MATERIAL TO PROCESS below:

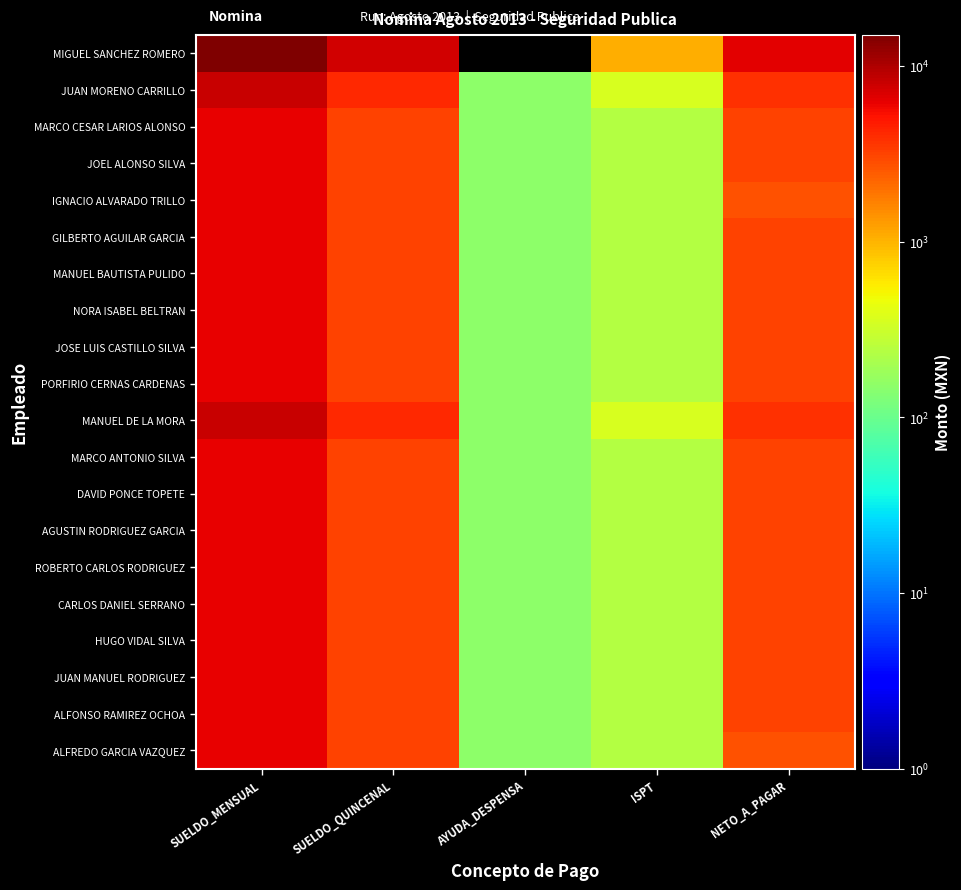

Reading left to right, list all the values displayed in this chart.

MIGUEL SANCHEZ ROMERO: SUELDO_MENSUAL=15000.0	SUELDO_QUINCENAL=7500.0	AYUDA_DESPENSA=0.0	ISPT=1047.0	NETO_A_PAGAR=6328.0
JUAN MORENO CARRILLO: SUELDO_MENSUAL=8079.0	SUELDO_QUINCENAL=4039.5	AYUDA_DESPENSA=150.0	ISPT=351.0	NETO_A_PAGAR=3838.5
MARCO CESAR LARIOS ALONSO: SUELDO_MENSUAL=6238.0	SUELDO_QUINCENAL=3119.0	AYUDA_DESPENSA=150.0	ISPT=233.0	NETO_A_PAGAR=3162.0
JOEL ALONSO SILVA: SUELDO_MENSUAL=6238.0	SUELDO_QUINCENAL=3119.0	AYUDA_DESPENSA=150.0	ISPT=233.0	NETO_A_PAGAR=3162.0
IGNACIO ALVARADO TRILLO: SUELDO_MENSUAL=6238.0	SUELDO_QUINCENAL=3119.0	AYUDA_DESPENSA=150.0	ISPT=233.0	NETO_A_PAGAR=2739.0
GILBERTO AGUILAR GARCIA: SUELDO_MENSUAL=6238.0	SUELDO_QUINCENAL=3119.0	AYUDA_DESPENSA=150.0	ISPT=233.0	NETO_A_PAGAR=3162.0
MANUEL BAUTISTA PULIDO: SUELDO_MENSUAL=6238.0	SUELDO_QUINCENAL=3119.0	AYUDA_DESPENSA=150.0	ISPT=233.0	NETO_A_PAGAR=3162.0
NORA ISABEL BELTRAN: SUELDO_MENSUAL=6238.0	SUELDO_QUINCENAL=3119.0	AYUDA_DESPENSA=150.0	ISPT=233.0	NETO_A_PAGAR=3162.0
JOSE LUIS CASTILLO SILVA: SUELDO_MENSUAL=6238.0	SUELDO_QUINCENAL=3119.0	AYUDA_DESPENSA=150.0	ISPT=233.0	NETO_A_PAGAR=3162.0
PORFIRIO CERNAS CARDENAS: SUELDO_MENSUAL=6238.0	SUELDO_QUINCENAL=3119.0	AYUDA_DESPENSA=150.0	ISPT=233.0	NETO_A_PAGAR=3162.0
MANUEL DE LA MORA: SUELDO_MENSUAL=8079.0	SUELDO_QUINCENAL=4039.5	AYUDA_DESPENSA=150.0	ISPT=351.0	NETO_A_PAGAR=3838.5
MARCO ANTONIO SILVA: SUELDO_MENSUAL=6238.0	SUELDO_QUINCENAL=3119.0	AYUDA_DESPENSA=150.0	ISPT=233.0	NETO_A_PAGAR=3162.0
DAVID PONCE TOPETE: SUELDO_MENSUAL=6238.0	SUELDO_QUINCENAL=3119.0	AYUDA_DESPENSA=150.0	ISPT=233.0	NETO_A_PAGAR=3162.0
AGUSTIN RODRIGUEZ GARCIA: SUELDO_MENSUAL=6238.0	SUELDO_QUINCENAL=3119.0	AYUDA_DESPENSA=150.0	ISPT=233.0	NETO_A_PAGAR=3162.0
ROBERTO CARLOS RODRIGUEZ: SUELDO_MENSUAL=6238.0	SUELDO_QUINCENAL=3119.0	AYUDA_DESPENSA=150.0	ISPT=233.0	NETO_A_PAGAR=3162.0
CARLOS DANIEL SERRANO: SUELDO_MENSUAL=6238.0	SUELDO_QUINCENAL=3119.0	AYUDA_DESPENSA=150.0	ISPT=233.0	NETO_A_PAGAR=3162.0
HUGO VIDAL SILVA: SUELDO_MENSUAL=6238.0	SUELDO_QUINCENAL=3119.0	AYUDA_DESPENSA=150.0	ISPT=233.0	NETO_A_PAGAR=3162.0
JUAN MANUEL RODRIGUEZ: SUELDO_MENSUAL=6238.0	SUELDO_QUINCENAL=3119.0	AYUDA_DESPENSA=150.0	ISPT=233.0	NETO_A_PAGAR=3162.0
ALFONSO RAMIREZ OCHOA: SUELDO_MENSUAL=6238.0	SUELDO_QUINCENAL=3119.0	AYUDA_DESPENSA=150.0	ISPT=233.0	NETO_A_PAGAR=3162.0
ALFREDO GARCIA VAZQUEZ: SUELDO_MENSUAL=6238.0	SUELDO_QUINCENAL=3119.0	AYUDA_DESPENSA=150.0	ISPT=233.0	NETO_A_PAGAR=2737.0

End of MATERIAL TO PROCESS.

Count the lines in the records above that contain the string "JUAN". Reply with only the number.

2